Lynn was a cheerful child from the beginning ("In my childhood I remember only things like sunny days"), though it wasn't always easy to see why. She developed acute anemia and was so weak that she went to the park in a wheelchair until she was six. She remembers Vanessa as "simply smashing," Corin as "incredibly brilliant," and her mother as "the mother of all the mothers."

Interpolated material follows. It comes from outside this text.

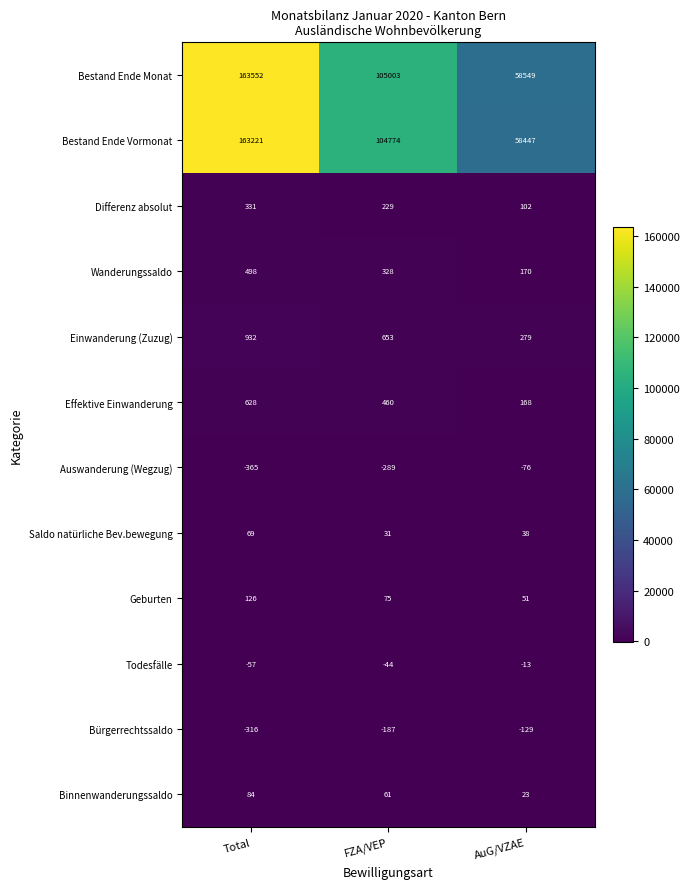

Rank the series at AuG/VZAE from lowest to highest value.

Bürgerrechtssaldo, Auswanderung (Wegzug), Todesfälle, Binnenwanderungssaldo, Saldo natürliche Bev.bewegung, Geburten, Differenz absolut, Effektive Einwanderung, Wanderungssaldo, Einwanderung (Zuzug), Bestand Ende Vormonat, Bestand Ende Monat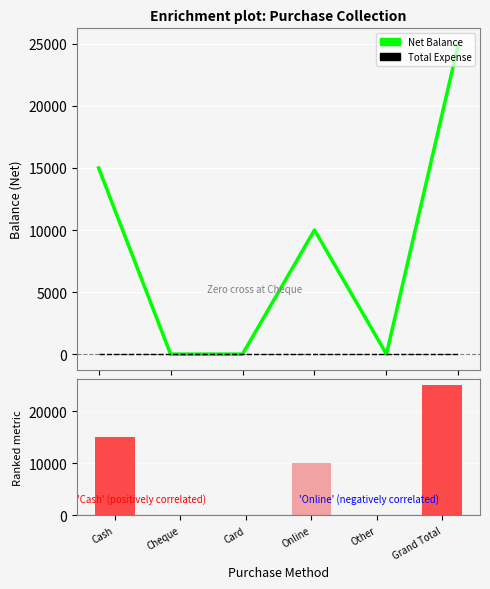

Which series has the largest range (max minus min)?

Net Balance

"I Can't See My Head!" The teens were a bit gritty for both the Redgrave girls, particularly for Vanessa. Her father once introduced her to friends as "my daughter Vanessa—she'll never be an actress, so we're having her do languages. That way she can always get a job with an airline or something." She grew like a beanstalk on a hill of hormones. One day, after staring appalled at her reflection, she broke into tears and telephoned her mother, who was weekending in the country. "Mummy! Mummy!" she cried, "I just looked in your mirror and I can't see my head!" Daddy as usual had the answer: "Don't worry about being tall. Hold yourself up and be splendid." He prescribed ballet, and the medicine worked. Vanessa's grace and poise improved, and she showed her mettle in school theatricals. At 14, she played a St. Joan so powerful that her parents were awed. Says proud Papa: "The whole school revolved around Vanessa's personality."

The fact was all too apparent to little Lynn. Instead of leading lady she played a shepherd in the school Nativity play. Her only line: "I see a star." She developed such a virulent indifference to everything theatrical that one day, when her father asked if she wouldn't like to come watch him play Hamlet, she quite seriously said thanks all the same but she'd rather stay home and watch her favorite soap opera on the telly. Soon she developed a compensating mania—she went crazy over jumping horses, and by the time she was 16 had littered the house with glittering trophies that all said the same thing: Lynn can do something the others can't do.

Glamor & Clamor. Meanwhile, Vanessa went into the theater and had her self a thundering great success. First year out of school she was in two West End plays; by 1959 she was signed on at the Stratford Old Vic; and in a 1961 production of As You Like It, she played a Rosalind of such fire and grace that most theater people were agreed: for the next 25 years any actress who values her reputation will think twice before playing Rosalind in England.